Um estudo sobre a mutilação genital feminina, em Cabo Verde concluiu que, até ao momento, não existem evidências que indiquem predisposição para a prática entre crianças de origem cabo-verdiana. O relatório alerta, no entanto, para a necessidade de vigilância num contexto de crescente diversidade cultural.
De acordo com Deisa Semedo, investigadora do Centro de Investigação em Género e Família (CIGEF) da Universidade de Cabo Verde, o estudo realizado não conseguiu determinar a prevalência da MGF em Cabo Verde devido a diversas limitações, nomeadamente o estigma associado ao tema, que dificulta a recolha de informações junto das comunidades.
“Infelizmente não foi possível fazer um estudo de prevalência, que é um estudo que nos pode dar um retrato mais completo e traçar um perfil da situação da MGF em Cabo Verde, devido às diversas barreiras que tivemos”, afirmou.
Perante este cenário, a equipa optou por um estudo de percepção, que permitiu identificar tendências e lacunas, sem, contudo, apontar para a existência da prática no território nacional.
O estudo foi realizado nas ilhas com maior concentração de comunidades imigrantes, nomeadamente Sal, Santiago, São Vicente e Boa Vista, e incluiu também visitas técnicas a Portugal, com o objectivo de compreender melhor a realidade e apoiar a metodologia da investigação.
O inquérito envolveu profissionais de saúde, sobreviventes, mulheres cabo-verdianas, imigrantes e companheiras de imigrantes, e permitiu identificar casos de mulheres submetidas à mutilação nos seus países de origem, sobretudo entre comunidades imigrantes residentes em Cabo Verde.
“Neste momento, em Cabo Verde, não temos evidências de que se trate de uma prática realizada no país. O que o estudo trouxe é que temos pessoas que são sobreviventes, meninas e mulheres sobreviventes da prática”, frisou.
Muitas vezes, explicou, a MGF é feita no país de origem, mas o impacto é vivido em Cabo Verde, tornando-se um problema para o país, já que, a partir do momento em que há sobreviventes dessa prática, o sistema nacional tem, obrigatoriamente, de saber dar resposta a essas situações, ao nível da saúde e no âmbito legal e educativo que pode estar subjacente à temática.
“De momento, também não temos evidências que nos indiquem que crianças de origem cabo-verdiana possam ter predisposição para a prática. No entanto, num mundo globalizado, nós fomos, durante muito tempo, um país de imigração; neste momento, somos um país de emigração, pelo que sabemos que há também toda uma diversidade cultural que se mistura”, alertou.

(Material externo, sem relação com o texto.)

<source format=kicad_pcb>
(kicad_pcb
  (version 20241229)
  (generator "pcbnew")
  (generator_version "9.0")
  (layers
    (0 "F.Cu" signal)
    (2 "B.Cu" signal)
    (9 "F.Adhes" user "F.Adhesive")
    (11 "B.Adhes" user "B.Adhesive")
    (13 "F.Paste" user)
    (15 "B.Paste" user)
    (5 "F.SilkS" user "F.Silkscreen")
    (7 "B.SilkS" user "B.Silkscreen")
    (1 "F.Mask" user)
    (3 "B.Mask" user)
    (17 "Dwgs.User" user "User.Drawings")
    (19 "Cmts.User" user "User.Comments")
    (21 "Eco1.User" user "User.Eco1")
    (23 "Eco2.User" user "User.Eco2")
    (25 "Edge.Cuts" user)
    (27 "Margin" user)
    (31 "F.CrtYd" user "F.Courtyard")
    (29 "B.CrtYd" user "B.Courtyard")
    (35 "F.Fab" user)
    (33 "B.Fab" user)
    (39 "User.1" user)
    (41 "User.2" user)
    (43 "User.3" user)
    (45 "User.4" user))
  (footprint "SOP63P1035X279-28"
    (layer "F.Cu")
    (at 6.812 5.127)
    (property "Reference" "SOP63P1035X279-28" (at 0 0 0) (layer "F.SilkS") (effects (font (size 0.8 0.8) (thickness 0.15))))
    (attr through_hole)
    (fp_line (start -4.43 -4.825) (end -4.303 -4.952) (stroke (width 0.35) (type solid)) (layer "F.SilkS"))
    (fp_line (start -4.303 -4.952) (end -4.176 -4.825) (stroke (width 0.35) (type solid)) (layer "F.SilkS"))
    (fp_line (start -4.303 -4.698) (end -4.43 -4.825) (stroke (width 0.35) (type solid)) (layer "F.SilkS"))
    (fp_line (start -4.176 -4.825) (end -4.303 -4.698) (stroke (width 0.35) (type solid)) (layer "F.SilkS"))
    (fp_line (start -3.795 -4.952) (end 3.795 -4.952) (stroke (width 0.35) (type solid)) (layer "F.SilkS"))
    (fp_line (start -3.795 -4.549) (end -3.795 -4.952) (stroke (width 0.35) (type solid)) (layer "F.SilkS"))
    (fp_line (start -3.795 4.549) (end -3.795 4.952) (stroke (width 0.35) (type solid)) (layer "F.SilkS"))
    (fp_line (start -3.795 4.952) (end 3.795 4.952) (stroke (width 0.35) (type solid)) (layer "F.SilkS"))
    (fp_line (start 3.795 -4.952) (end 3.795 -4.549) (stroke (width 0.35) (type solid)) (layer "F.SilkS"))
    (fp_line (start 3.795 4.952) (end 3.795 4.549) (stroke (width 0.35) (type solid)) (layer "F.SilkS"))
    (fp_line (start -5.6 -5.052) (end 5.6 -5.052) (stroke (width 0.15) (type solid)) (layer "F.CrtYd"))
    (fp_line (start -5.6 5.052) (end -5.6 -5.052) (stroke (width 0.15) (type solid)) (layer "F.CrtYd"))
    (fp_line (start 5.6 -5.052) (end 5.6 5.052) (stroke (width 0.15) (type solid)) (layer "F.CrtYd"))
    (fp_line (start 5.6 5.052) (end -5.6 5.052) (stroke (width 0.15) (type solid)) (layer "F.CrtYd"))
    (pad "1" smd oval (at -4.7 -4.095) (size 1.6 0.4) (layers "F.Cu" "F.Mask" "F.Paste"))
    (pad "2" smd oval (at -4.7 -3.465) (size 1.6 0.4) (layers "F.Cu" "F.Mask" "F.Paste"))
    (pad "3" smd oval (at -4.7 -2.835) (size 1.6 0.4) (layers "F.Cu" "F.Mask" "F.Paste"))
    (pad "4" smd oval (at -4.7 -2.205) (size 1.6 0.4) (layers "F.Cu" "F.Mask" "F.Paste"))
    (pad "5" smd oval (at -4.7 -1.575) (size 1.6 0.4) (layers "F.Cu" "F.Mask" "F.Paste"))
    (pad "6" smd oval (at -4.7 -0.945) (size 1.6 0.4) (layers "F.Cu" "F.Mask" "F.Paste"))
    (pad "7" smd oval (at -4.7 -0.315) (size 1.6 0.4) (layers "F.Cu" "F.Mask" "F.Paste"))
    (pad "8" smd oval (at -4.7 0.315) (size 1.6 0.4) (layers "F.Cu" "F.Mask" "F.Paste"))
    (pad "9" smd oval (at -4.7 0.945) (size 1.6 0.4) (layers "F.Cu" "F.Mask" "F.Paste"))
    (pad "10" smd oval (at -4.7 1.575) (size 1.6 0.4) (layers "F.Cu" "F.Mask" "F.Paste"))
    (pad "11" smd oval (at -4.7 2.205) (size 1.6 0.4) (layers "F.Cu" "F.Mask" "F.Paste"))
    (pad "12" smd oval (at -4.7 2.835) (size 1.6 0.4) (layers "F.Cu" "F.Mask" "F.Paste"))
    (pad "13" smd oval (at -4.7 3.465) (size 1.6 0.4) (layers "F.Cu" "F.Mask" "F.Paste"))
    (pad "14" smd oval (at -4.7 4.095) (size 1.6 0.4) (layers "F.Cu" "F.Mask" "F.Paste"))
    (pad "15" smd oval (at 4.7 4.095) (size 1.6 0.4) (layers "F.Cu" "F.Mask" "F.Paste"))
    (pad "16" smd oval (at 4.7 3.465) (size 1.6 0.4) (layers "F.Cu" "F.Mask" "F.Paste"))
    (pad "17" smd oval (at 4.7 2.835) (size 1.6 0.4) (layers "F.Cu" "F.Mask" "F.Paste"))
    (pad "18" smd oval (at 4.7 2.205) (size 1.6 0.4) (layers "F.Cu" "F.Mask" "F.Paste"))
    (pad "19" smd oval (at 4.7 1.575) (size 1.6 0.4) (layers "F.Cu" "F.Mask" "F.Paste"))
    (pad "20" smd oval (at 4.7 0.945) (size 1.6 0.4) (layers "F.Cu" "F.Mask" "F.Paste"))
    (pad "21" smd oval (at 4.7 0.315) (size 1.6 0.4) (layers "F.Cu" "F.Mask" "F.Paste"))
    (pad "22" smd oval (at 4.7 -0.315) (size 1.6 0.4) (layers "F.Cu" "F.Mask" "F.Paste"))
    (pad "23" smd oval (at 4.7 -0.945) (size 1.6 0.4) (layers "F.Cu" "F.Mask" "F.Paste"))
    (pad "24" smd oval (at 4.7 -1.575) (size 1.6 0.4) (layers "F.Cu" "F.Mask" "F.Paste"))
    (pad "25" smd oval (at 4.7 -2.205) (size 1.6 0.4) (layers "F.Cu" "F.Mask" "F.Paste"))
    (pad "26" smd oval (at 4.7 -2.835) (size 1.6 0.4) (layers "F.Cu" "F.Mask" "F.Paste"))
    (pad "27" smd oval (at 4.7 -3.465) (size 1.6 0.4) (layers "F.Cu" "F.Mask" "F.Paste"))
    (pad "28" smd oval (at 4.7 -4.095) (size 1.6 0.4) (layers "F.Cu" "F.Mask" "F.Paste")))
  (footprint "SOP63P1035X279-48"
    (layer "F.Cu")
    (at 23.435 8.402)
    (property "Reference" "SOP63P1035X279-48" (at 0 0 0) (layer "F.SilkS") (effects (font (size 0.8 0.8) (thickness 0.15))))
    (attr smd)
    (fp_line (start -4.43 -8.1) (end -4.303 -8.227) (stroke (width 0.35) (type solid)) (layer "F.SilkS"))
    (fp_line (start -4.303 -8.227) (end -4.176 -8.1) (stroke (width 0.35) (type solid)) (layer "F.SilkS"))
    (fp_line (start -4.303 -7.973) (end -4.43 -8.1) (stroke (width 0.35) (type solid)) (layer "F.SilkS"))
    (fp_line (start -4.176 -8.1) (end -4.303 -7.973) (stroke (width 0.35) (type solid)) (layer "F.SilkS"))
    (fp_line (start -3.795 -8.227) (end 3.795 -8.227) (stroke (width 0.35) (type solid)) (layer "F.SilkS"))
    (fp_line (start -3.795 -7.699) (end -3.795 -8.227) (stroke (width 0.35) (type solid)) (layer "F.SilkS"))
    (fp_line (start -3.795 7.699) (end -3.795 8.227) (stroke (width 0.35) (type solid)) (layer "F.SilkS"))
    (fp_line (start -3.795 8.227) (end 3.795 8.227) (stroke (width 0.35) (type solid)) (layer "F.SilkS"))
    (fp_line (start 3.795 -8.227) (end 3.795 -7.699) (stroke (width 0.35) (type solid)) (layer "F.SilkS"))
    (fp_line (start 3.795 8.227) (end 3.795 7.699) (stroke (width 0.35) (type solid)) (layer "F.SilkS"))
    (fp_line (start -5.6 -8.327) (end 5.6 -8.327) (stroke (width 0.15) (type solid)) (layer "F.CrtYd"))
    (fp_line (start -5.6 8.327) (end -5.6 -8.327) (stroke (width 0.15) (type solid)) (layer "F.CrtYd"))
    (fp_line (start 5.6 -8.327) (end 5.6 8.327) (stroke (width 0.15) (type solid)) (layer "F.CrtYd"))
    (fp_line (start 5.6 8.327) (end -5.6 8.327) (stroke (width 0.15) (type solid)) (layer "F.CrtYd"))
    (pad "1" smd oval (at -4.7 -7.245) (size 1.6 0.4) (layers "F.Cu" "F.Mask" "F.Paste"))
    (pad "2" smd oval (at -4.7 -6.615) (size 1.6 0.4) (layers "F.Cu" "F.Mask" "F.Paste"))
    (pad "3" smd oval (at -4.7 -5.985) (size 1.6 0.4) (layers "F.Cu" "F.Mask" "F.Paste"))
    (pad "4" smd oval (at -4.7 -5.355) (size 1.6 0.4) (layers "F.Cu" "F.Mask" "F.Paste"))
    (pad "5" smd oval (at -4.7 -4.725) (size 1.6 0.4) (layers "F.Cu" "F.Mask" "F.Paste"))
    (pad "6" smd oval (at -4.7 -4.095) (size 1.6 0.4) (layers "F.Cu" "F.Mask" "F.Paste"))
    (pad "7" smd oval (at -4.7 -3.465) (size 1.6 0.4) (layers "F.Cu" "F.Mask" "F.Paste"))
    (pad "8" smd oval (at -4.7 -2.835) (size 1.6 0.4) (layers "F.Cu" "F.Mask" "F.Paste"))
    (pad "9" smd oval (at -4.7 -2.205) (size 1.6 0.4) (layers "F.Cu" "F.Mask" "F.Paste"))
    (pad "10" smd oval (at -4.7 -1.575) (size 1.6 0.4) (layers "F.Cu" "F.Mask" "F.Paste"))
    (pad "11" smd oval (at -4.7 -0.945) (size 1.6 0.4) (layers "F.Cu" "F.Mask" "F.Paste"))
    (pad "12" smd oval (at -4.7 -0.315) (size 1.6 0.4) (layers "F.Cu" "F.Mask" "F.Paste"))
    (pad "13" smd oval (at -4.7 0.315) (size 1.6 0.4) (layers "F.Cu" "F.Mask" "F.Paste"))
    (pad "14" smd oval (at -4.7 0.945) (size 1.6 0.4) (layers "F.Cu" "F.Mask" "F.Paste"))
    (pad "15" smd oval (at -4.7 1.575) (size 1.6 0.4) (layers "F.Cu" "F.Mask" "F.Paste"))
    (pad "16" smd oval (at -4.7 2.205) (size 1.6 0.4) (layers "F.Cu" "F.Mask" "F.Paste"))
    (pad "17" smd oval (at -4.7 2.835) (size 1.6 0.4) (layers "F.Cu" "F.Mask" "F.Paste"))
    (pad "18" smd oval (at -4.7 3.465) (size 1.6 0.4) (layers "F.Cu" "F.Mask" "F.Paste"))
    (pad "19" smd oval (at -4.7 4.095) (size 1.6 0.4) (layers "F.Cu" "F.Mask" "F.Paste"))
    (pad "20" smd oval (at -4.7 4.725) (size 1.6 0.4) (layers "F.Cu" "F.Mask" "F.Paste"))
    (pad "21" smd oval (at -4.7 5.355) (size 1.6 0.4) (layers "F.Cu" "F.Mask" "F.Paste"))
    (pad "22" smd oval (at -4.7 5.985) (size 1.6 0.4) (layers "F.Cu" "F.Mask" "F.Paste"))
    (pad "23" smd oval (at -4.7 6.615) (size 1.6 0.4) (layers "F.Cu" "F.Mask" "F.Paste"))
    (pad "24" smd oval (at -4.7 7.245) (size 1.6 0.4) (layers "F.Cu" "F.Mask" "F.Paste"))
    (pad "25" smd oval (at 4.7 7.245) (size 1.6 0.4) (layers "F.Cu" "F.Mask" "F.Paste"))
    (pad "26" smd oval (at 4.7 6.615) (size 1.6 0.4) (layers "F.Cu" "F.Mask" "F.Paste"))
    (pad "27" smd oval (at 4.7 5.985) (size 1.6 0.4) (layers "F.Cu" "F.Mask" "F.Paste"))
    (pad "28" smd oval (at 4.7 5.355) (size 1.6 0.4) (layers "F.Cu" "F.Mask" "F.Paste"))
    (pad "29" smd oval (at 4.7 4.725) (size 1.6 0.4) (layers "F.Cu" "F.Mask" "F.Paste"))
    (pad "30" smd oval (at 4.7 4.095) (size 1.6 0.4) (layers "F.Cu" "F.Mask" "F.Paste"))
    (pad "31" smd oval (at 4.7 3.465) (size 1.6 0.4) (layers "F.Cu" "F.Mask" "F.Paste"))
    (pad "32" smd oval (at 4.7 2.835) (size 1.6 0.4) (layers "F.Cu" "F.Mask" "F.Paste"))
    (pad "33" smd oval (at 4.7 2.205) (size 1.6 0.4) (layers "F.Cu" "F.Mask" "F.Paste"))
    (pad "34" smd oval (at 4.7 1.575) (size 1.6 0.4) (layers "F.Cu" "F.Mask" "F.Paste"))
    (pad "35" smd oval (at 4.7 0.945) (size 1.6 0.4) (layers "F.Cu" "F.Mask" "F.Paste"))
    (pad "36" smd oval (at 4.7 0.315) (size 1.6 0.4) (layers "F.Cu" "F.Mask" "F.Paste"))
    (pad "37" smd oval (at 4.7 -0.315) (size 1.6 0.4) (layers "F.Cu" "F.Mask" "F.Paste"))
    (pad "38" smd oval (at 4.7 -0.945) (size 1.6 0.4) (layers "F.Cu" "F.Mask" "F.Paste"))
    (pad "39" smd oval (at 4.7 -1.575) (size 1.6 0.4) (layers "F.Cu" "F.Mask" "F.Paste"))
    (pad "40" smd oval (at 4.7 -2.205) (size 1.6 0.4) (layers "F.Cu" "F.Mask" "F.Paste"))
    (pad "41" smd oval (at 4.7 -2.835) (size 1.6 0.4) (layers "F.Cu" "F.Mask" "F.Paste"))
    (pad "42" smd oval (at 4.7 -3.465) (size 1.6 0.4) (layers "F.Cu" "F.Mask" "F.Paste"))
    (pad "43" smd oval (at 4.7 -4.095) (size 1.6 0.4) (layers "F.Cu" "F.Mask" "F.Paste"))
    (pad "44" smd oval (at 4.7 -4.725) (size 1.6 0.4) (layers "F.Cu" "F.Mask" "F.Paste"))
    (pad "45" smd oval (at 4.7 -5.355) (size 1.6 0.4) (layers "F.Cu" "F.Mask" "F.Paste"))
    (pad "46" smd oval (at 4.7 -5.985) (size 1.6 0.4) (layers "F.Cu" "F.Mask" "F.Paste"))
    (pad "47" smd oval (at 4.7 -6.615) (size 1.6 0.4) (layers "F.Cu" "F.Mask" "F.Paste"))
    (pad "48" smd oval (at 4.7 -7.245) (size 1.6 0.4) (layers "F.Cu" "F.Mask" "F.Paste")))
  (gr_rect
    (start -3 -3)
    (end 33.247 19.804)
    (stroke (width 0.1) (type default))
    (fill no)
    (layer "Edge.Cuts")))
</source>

Como exemplo, citou que há cabo-verdianas cujos companheiros são de outros países de África onde essa prática existe.
Deisa Semedo explicou que a MGF é definida como qualquer procedimento que envolva a remoção parcial ou total dos órgãos genitais femininos sem indicação médica, sendo considerada uma violação dos direitos humanos e associada a múltiplas consequências físicas e psicológicas.
Neste contexto, iniciativas como o Curso Livre realizado em Mindelo para estudantes de enfermagem surgem como resposta à necessidade de formação e sensibilização, sobretudo entre profissionais de saúde e futuros técnicos.
O projecto que enquadra esta formação resulta de uma parceria entre a Alta Autoridade para a Imigração, o CIGEF e o Fundo de População das Nações Unidas, e tem como objectivo informar, sensibilizar e melhorar a intervenção junto das comunidades.